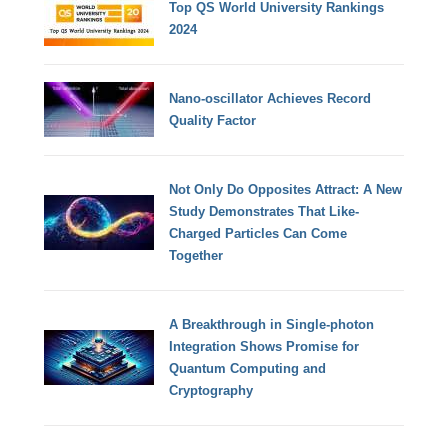
Top QS World University Rankings
2024
Nano-oscillator Achieves Record
Quality Factor
Not Only Do Opposites Attract: A New
Study Demonstrates That Like-
Charged Particles Can Come
Together
A Breakthrough in Single-photon
Integration Shows Promise for
Quantum Computing and
Cryptography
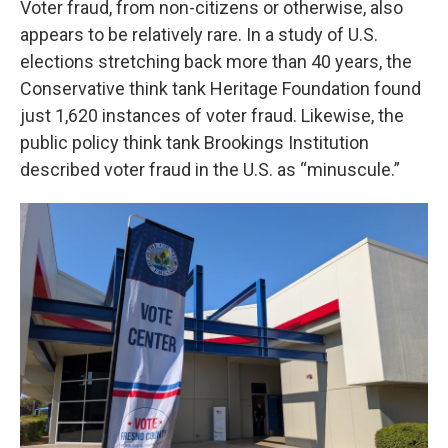
Voter fraud, from non-citizens or otherwise, also
appears to be relatively rare. In a study of U.S.
elections stretching back more than 40 years, the
Conservative think tank Heritage Foundation found
just 1,620 instances of voter fraud. Likewise, the
public policy think tank Brookings Institution
described voter fraud in the U.S. as “minuscule.”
○ ○ ○ ○ ○
#### What the task requires
When you copy the entries above, reproduce each line exactly and leave out any pictures.

#### Solution for this exercise
Top QS World University Rankings
2024
Nano-oscillator Achieves Record
Quality Factor
Not Only Do Opposites Attract: A New
Study Demonstrates That Like-
Charged Particles Can Come
Together
A Breakthrough in Single-photon
Integration Shows Promise for
Quantum Computing and
Cryptography
Voter fraud, from non-citizens or otherwise, also
appears to be relatively rare. In a study of U.S.
elections stretching back more than 40 years, the
Conservative think tank Heritage Foundation found
just 1,620 instances of voter fraud. Likewise, the
public policy think tank Brookings Institution
described voter fraud in the U.S. as “minuscule.”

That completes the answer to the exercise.